▶ **JOB**: Write out the lines of every item below again, switching "scientific name" to "binomial name" wherever it occurs and leaving everything else unchanged. Omit the pictures from your answer.

=====

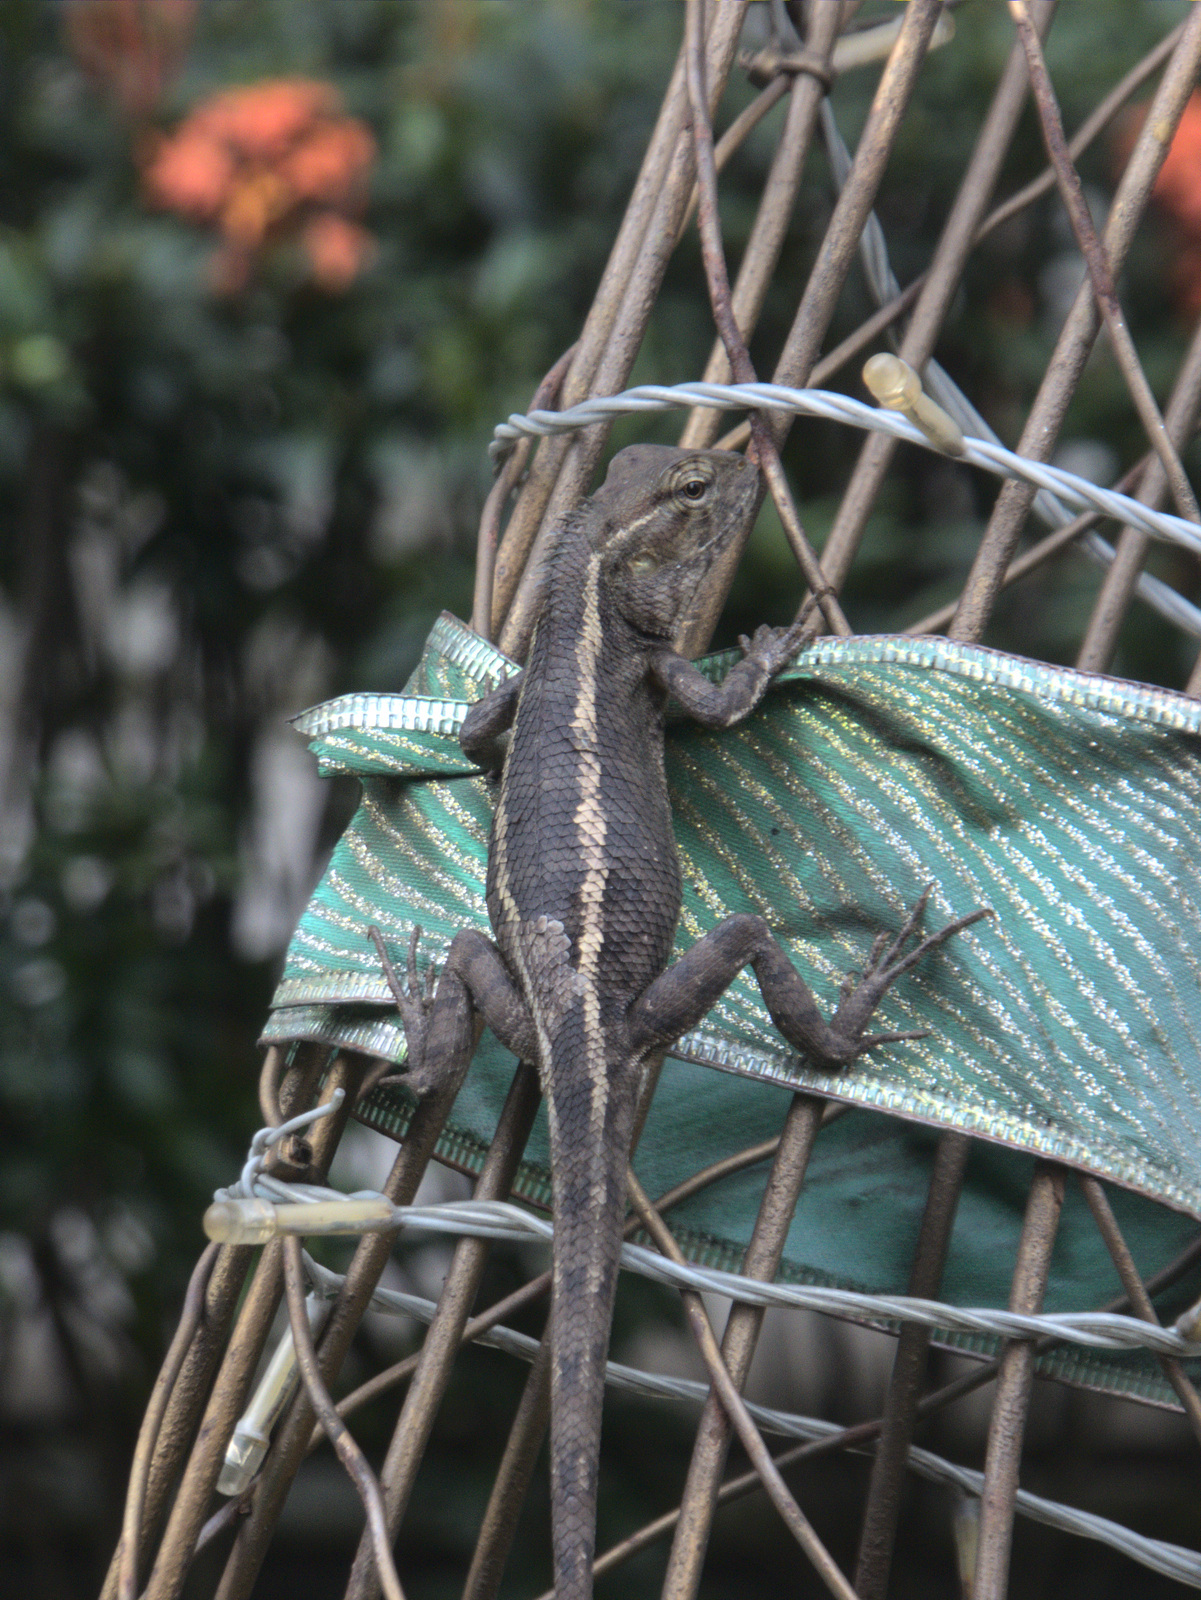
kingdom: Animalia
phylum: Chordata
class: Squamata
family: Agamidae
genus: Calotes
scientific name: Calotes versicolor
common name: Oriental garden lizard
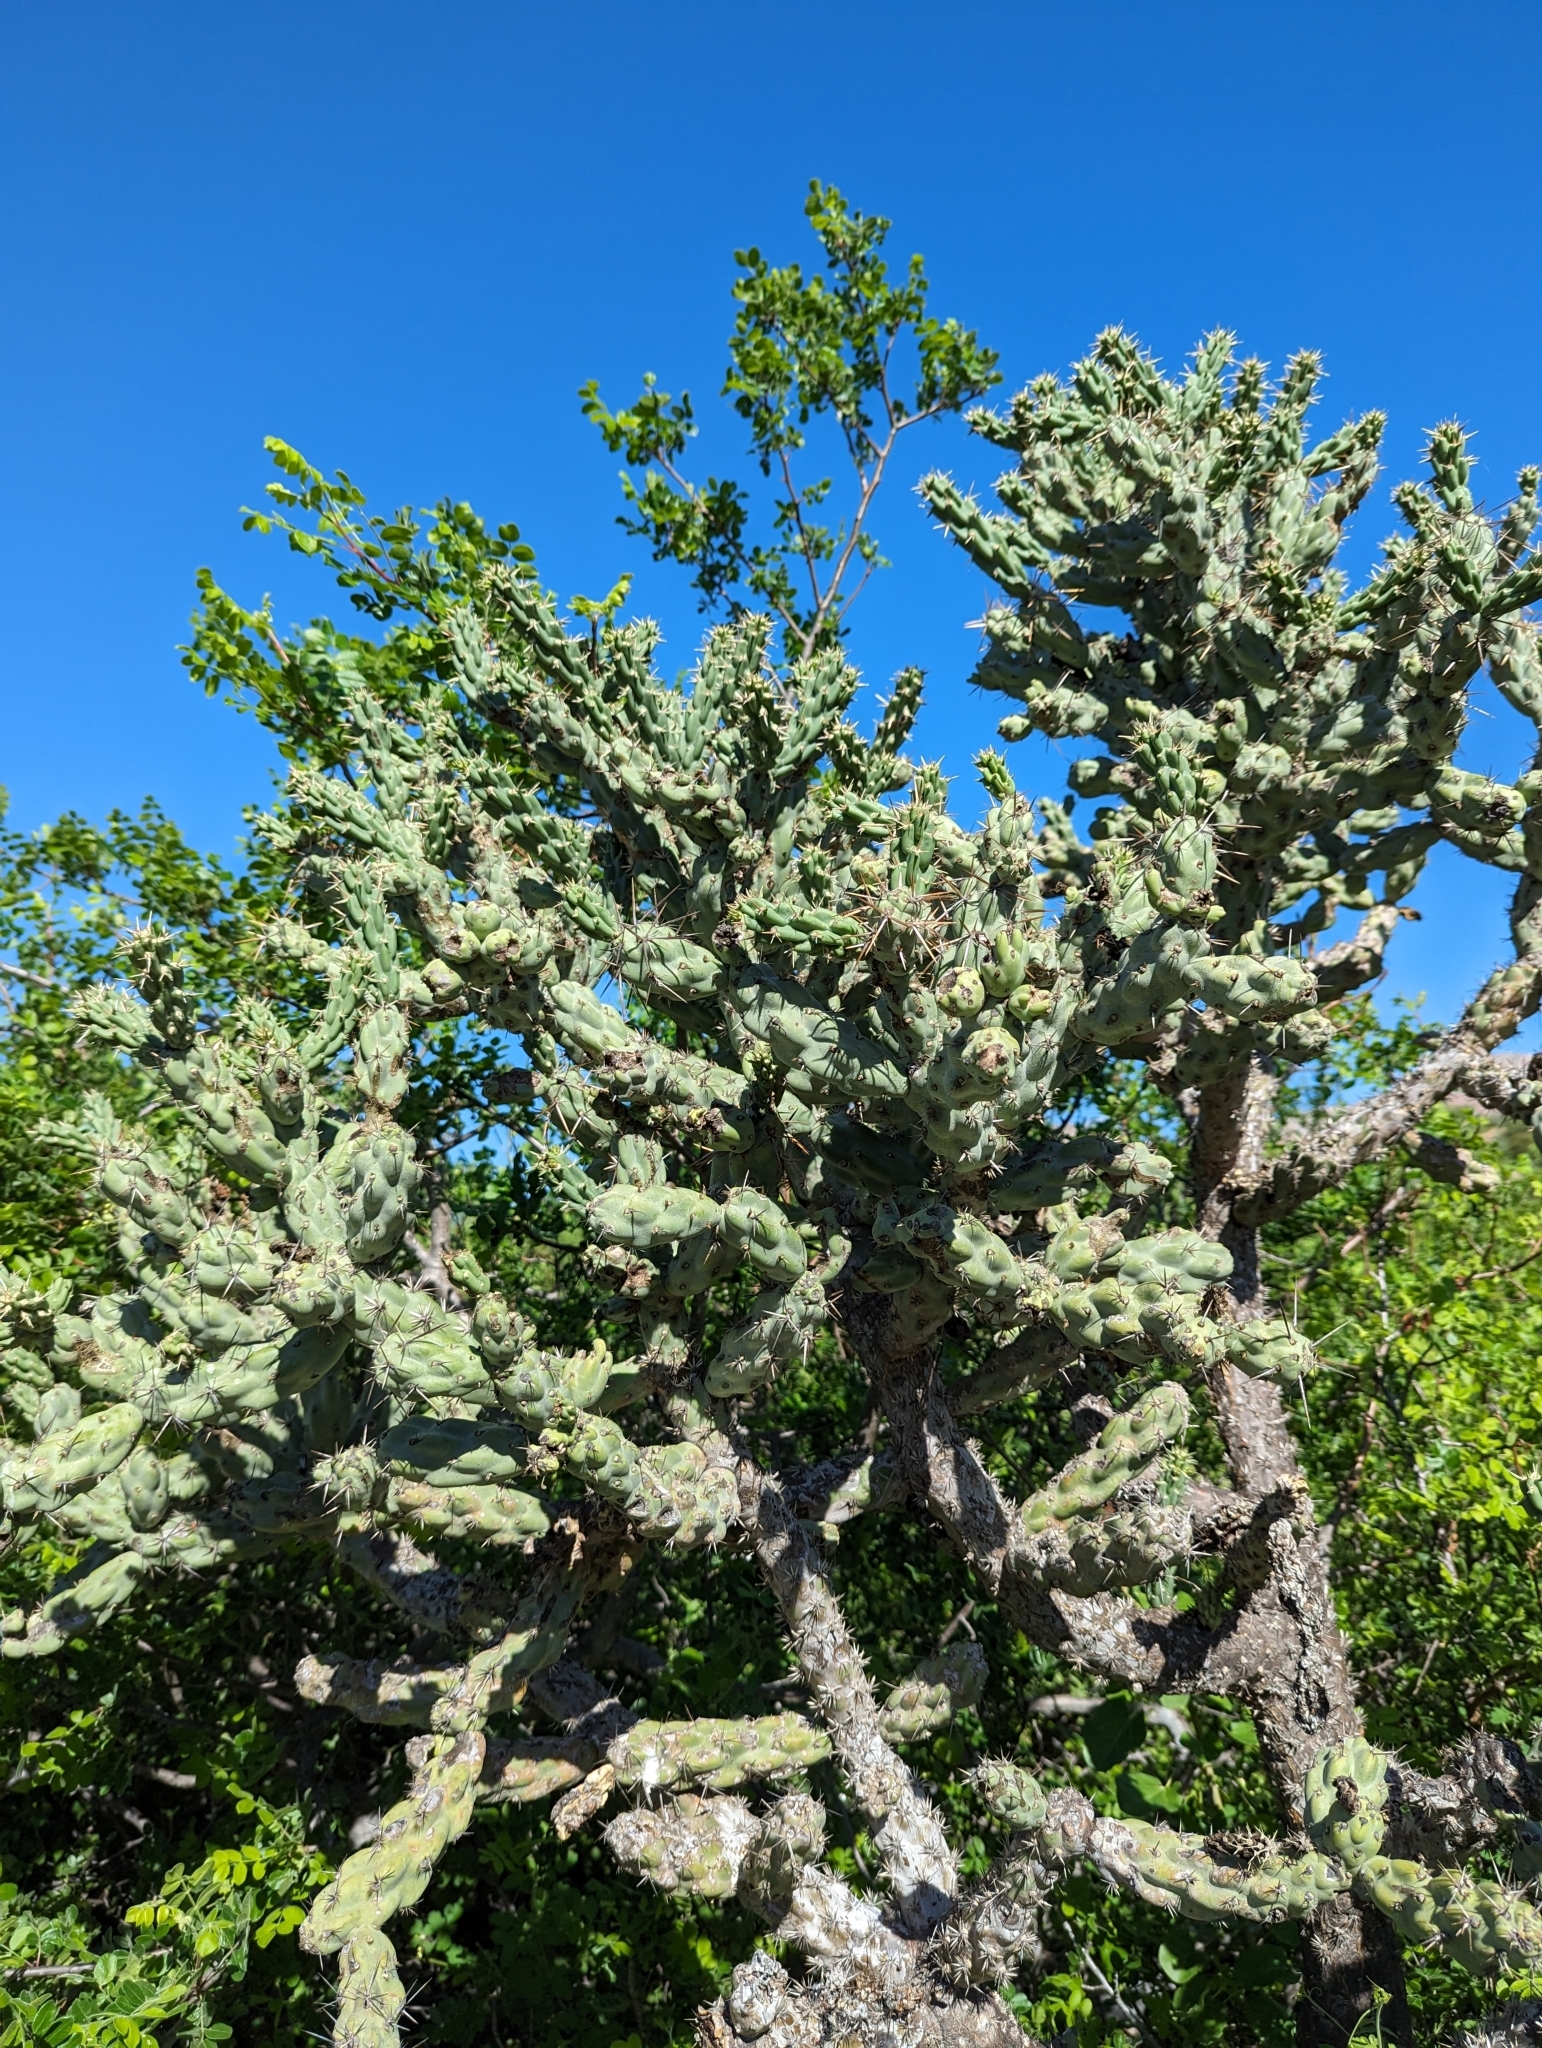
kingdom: Plantae
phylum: Tracheophyta
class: Magnoliopsida
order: Caryophyllales
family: Cactaceae
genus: Cylindropuntia
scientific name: Cylindropuntia cholla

=====

▶ **COMPLETE RESPONSE**:
kingdom: Animalia
phylum: Chordata
class: Squamata
family: Agamidae
genus: Calotes
binomial name: Calotes versicolor
common name: Oriental garden lizard
kingdom: Plantae
phylum: Tracheophyta
class: Magnoliopsida
order: Caryophyllales
family: Cactaceae
genus: Cylindropuntia
binomial name: Cylindropuntia cholla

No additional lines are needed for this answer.